How Do They Do It? Predictions are in for Arctic Sea Ice Low Point
It's become a sport of sorts, predicting the low point of Arctic sea ice each year. Expert scientists with decades of experience do it but so do enthusiasts, whose guesses are gamely included in a monthly predictions roundup collected by Sea Ice Outlook, an effort supported by the U.S. government.
When averaged, the predictions have come in remarkably close to the mark in the past two years. But the low and high predictions are off by hundreds of thousands of square kilometers.
Researchers are working hard to improve their ability to more accurately predict how much Arctic sea ice will remain at the end of summer. It's an important exercise because knowing why sea ice declines could help scientists better understand climate change and how sea ice is evolving.

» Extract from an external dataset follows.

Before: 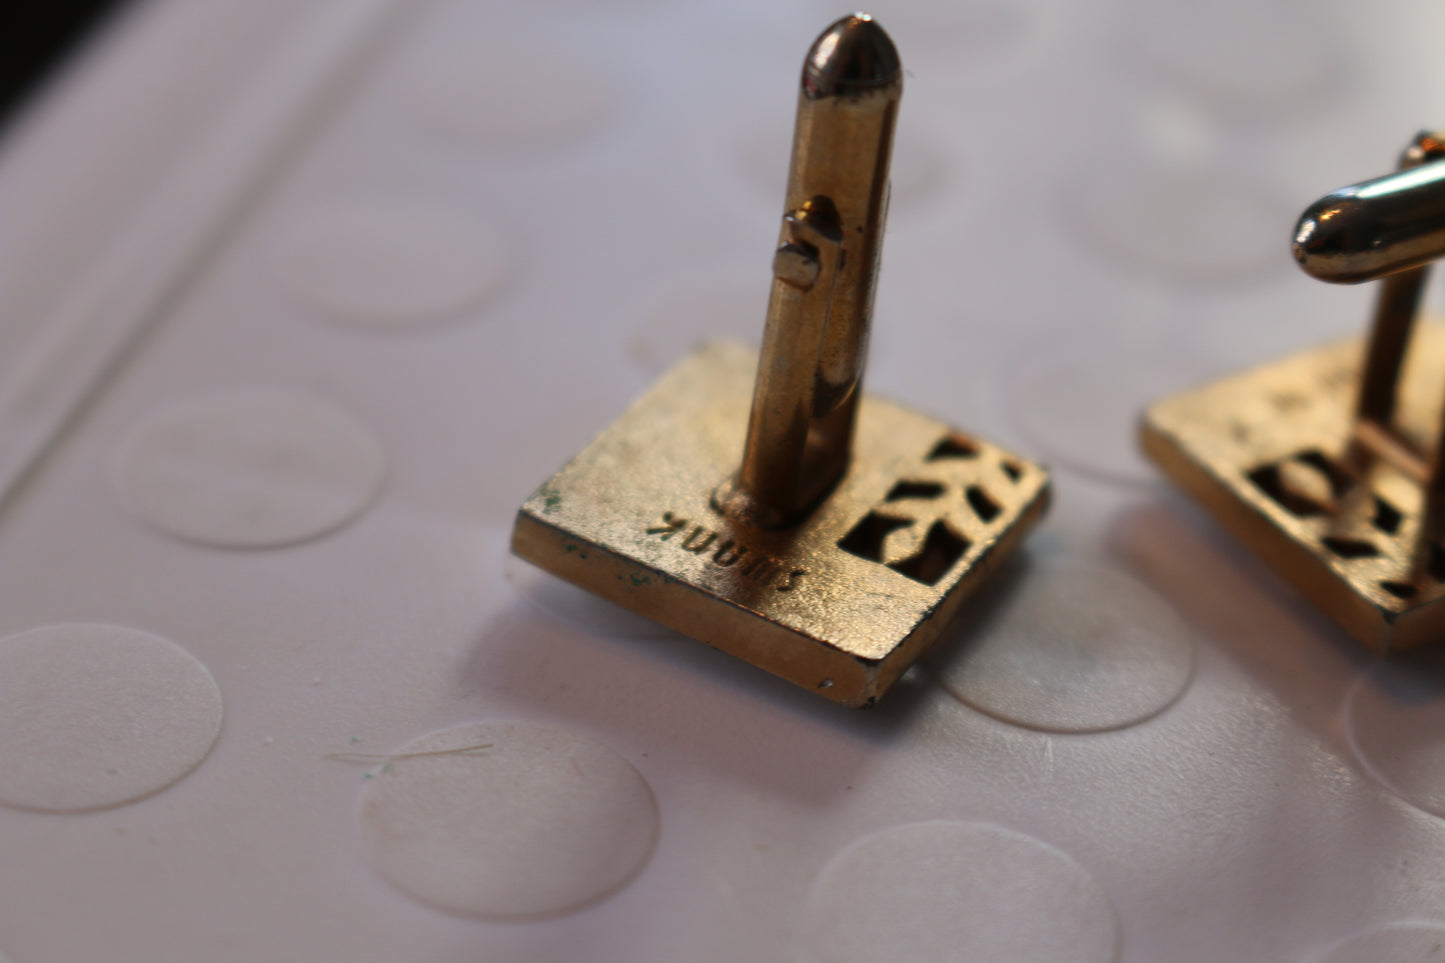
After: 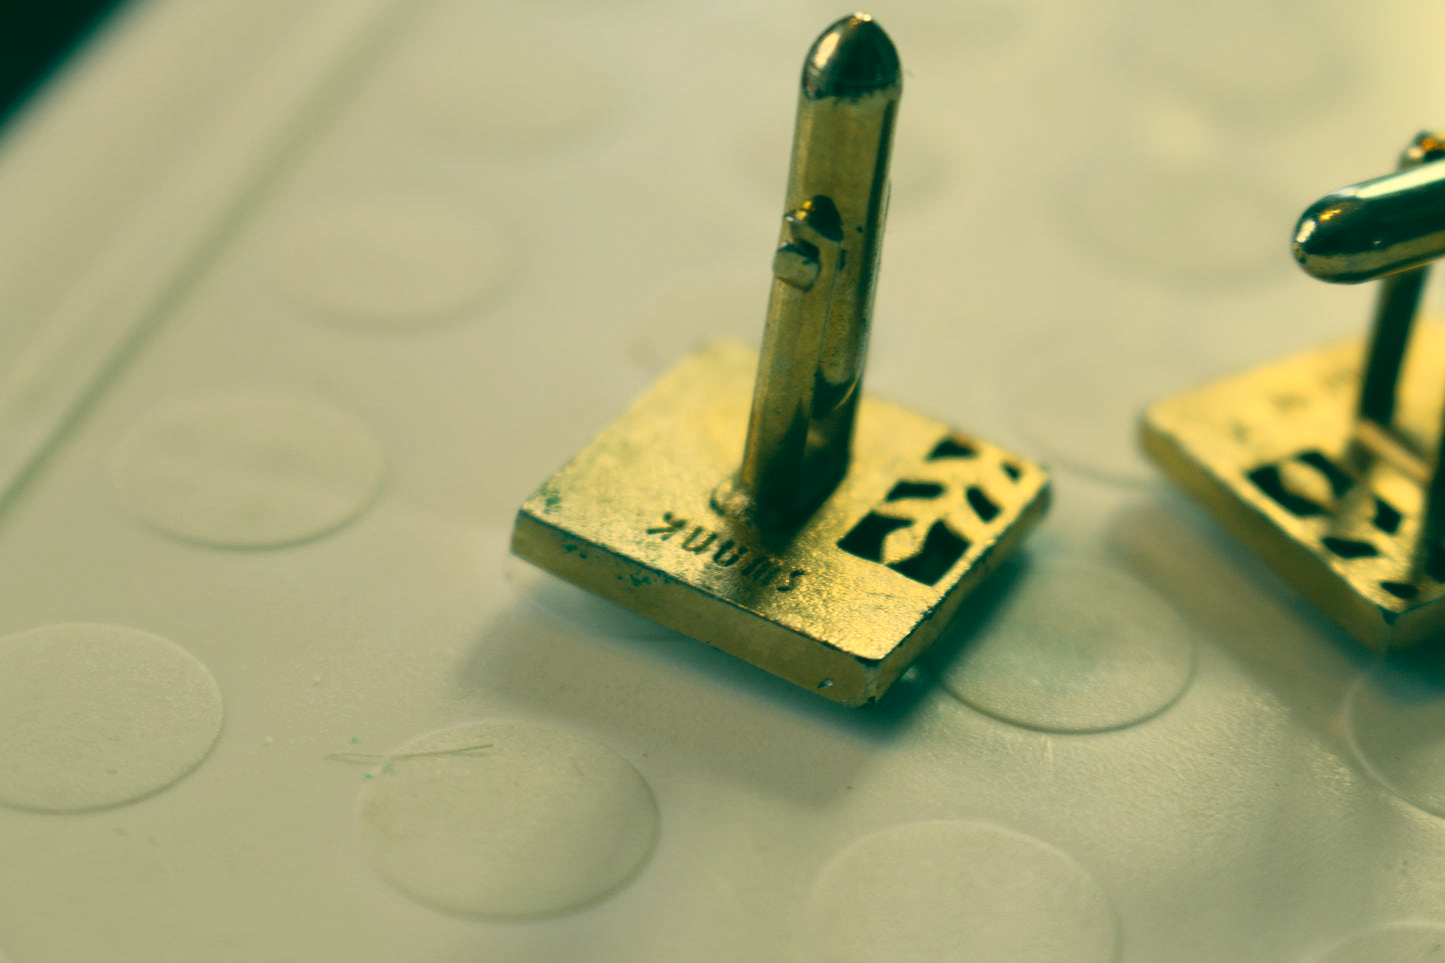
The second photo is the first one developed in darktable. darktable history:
color correction: highlights a* 2.15, highlights b* 34.23, shadows a* -36.03, shadows b* -5.86
contrast brightness saturation: contrast 0.142, brightness 0.222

This year, researchers from the University of Washington's Polar Science Center are the first to include new NASA sea ice thickness data collected by airplane in a prediction.
They expect 4.4 million square kilometers of remaining ice (about 1.7 million square miles), just barely more than the 4.3 million kilometers in 2007, the lowest year on record for Arctic sea ice. The median of 23 predictions collected by the Sea Ice Outlook and released on Aug. 13 is 4.3 million.
"One drawback to making predictions is historically we've had very little information about the thickness of the ice in the current year," said Ron Lindsay, a climatologist at the Polar Science Center, a department in the UW's Applied Physics Laboratory.
To make their prediction, Lindsay and Jinlun Zhang, an oceanographer in the Polar Science Center, start with a widely used model pioneered by Zhang and known as the Pan-Arctic Ice Ocean Modeling and Assimilation System. That system combines available observations with a model to track sea ice volume, which includes both ice thickness and extent.